<<<<

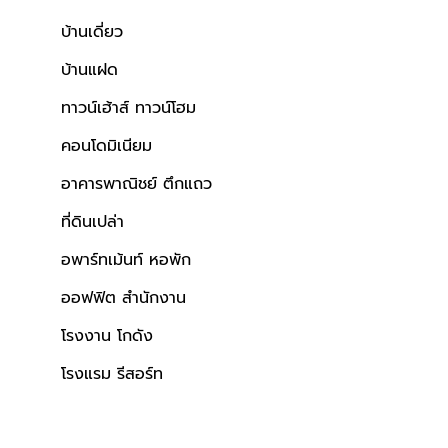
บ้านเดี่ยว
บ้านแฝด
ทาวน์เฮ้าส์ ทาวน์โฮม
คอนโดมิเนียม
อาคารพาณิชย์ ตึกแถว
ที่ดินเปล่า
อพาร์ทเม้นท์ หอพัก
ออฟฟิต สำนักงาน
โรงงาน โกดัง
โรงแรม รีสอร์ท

>>>>
<<<<

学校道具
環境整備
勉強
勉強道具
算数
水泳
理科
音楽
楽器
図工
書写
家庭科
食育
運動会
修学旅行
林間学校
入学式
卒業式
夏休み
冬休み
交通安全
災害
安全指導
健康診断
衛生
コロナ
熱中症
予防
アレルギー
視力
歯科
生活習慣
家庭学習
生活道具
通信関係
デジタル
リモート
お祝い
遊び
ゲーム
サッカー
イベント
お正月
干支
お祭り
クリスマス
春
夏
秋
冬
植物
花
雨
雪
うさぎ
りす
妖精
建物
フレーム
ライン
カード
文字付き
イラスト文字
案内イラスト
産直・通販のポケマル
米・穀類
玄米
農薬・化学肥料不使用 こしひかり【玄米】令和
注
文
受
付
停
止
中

>>>>

• What you need to do:
Within the material above, the line with "ทาวน์เฮ้าส์ ทาวน์โฮม" opens the range and the line with "โรงแรม รีสอร์ท" closes it; reproduce that range word for word.

• Written response:
ทาวน์เฮ้าส์ ทาวน์โฮม
คอนโดมิเนียม
อาคารพาณิชย์ ตึกแถว
ที่ดินเปล่า
อพาร์ทเม้นท์ หอพัก
ออฟฟิต สำนักงาน
โรงงาน โกดัง
โรงแรม รีสอร์ท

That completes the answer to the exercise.